A possible drawback (or bias) of this model is related to the fact that it was trained on a tweet dataset, with all the limitations that come with it. The domain is strongly related to football players and teams, but it works surprisingly well even on other topics.

## Training data

We trained the model by combining the two tweet datasets taken from Sentipolc EVALITA 2016. Overall the dataset consists of 45K pre-processed tweets.

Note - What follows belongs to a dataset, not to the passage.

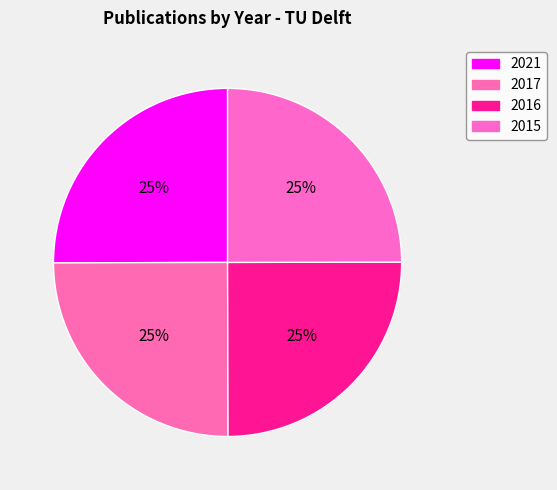

Rank the categories by value from lowest to highest.

2015, 2016, 2017, 2021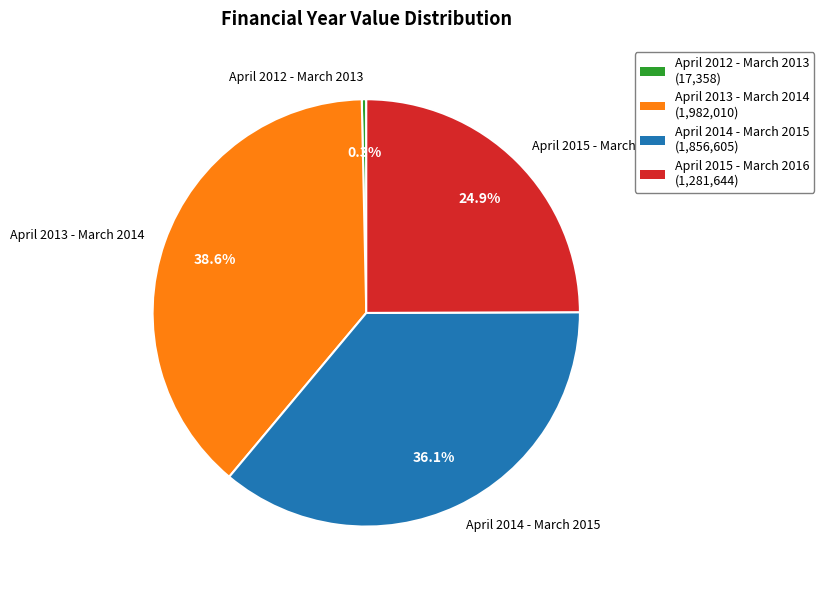

Rank the categories by value from highest to lowest.

April 2013 - March 2014, April 2014 - March 2015, April 2015 - March 2016, April 2012 - March 2013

The model weights come from a pre-trained instance of bert-base-italian-cased. A huge "thank you" goes to that team, brilliant work!

## Training procedure

#### Preprocessing

We tried to save as much information as possible, since BERT captures extremely well the semantic of complex text sequences. Overall we removed only @mentions, urls and emails from every tweet and kept pretty much everything else.

#### Hardware

• GPU: Nvidia GTX1080ti
• CPU: AMD Ryzen7 3700x 8c/16t
• RAM: 64GB DDR4

#### Hyperparameters

• Optimizer: AdamW with learning rate of 2e-5, epsilon of 1e-8
• Max epochs: 5
• Batch size: 32
• Early Stopping: enabled with patience = 1

Early stopping was triggered after 3 epochs.

## Eval results

The model achieves an overall accuracy on the test set equal to 82% The test set is a 20% split of the whole dataset.